7/20/2025

World's Strongest Woman - Wonders



When Donna Moore began competing in Strongwoman events, the results attracted the attention of a small but dedicated group of followers on Facebook groups.

More than a decade later, the three-time world champion will be in front of a crowd of 1,400 for the Britain's Strongest Woman final at the York Barbican this weekend.

Moore, 45, grew up in Colburn, near Catterick in North Yorkshire, but did not discover weightlifting until she was already a mother of two children wanting to improve her fitness.

"I started training in a normal gym at classes where there's about 30 people and you're doing aerobics or light weights, because I wasn't very confident and I didn't know anything about how to go into a gym by myself.

"I did these classes and I enjoyed it, the camaraderie between the people, and it made me want to turn up.

"When I got a little braver I went to a regular gym and learned a few different things to do.

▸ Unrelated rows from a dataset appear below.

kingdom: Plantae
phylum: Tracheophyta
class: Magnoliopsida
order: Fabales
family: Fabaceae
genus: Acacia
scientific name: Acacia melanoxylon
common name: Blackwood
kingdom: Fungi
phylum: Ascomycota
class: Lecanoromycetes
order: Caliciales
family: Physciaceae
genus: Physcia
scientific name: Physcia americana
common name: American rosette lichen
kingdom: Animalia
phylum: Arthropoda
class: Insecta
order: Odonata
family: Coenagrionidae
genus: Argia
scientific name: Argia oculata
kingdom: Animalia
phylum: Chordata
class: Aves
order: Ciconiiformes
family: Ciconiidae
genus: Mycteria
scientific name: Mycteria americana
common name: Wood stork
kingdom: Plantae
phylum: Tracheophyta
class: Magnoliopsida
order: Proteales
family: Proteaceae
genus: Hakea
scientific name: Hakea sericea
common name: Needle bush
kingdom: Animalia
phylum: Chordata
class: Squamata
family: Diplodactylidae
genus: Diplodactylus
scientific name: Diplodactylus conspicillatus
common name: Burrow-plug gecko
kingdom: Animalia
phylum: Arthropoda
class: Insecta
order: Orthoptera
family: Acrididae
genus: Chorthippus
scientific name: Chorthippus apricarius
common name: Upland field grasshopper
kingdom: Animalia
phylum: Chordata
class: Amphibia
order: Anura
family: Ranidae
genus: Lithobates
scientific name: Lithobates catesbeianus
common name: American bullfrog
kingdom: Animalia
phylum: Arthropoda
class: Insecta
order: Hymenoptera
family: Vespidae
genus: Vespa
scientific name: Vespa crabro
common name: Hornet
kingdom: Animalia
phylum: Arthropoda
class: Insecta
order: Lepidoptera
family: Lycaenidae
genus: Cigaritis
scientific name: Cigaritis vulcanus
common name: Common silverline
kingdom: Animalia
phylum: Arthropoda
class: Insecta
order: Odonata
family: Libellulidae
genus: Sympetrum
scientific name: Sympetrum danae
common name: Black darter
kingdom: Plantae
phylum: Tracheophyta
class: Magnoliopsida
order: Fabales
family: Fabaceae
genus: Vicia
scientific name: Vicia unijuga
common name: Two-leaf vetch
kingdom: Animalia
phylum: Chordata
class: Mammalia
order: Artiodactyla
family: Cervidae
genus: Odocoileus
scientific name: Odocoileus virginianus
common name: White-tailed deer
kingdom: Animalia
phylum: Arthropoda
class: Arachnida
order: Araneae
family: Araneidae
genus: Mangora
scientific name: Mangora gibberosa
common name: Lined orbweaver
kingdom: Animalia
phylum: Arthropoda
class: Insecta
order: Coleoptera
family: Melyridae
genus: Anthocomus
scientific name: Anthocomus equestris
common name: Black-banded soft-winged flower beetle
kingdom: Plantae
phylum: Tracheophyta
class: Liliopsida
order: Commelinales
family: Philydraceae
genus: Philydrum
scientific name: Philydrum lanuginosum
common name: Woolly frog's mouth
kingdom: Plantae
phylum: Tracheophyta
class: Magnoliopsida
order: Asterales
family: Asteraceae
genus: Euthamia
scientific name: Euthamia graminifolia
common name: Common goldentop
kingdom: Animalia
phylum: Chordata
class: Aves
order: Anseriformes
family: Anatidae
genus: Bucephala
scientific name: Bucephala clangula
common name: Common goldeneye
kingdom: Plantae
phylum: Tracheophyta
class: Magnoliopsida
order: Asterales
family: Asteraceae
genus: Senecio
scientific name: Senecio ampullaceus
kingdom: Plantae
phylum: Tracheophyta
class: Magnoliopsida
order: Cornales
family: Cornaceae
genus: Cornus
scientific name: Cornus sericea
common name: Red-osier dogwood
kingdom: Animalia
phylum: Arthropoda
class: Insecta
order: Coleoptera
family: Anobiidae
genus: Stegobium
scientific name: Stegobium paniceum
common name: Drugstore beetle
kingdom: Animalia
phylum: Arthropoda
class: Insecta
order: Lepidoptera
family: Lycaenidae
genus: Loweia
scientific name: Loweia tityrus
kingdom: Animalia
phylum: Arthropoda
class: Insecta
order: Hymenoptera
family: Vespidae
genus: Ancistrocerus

And through that journey, progressed until I got signposted to a more independent kind of gym that was focused on heavier lifting."

In the early 2000s, she would watch World's Strongest Woman and the men's competition on TV and thought the events were "really cool", but she knew little about how to enter.

"Fast forward 10-12 years, I've been hooked ever since and it's what I've been doing for the past decade."


She has 54,600 followers on Instagram and yet until recently she worked for the NHS.

She now makes a living training other women alongside her competition income.

"I wouldn't say you're able to do it as a job. I coach as my job, so it's helped me to have a job in that respect. So that's great. But no, I don't think, especially people from the UK, there are any of us who are solely competing.

"We all have other avenues to be able to compete."

In the US, strongwomen have more opportunities, and in Scandinavia the sport is more widely accepted, but things are changing in the UK – with more strongwomen gaining higher profiles.

"There's lots of people from America who are very good, in other European countries, in Scandinavia, they get it a little bit more. So it's been more prevalent for a longer time.

"But now the UK is starting to see that women being stronger is acceptable, and society's norms are changing. So that's helped the growth of the sport a lot."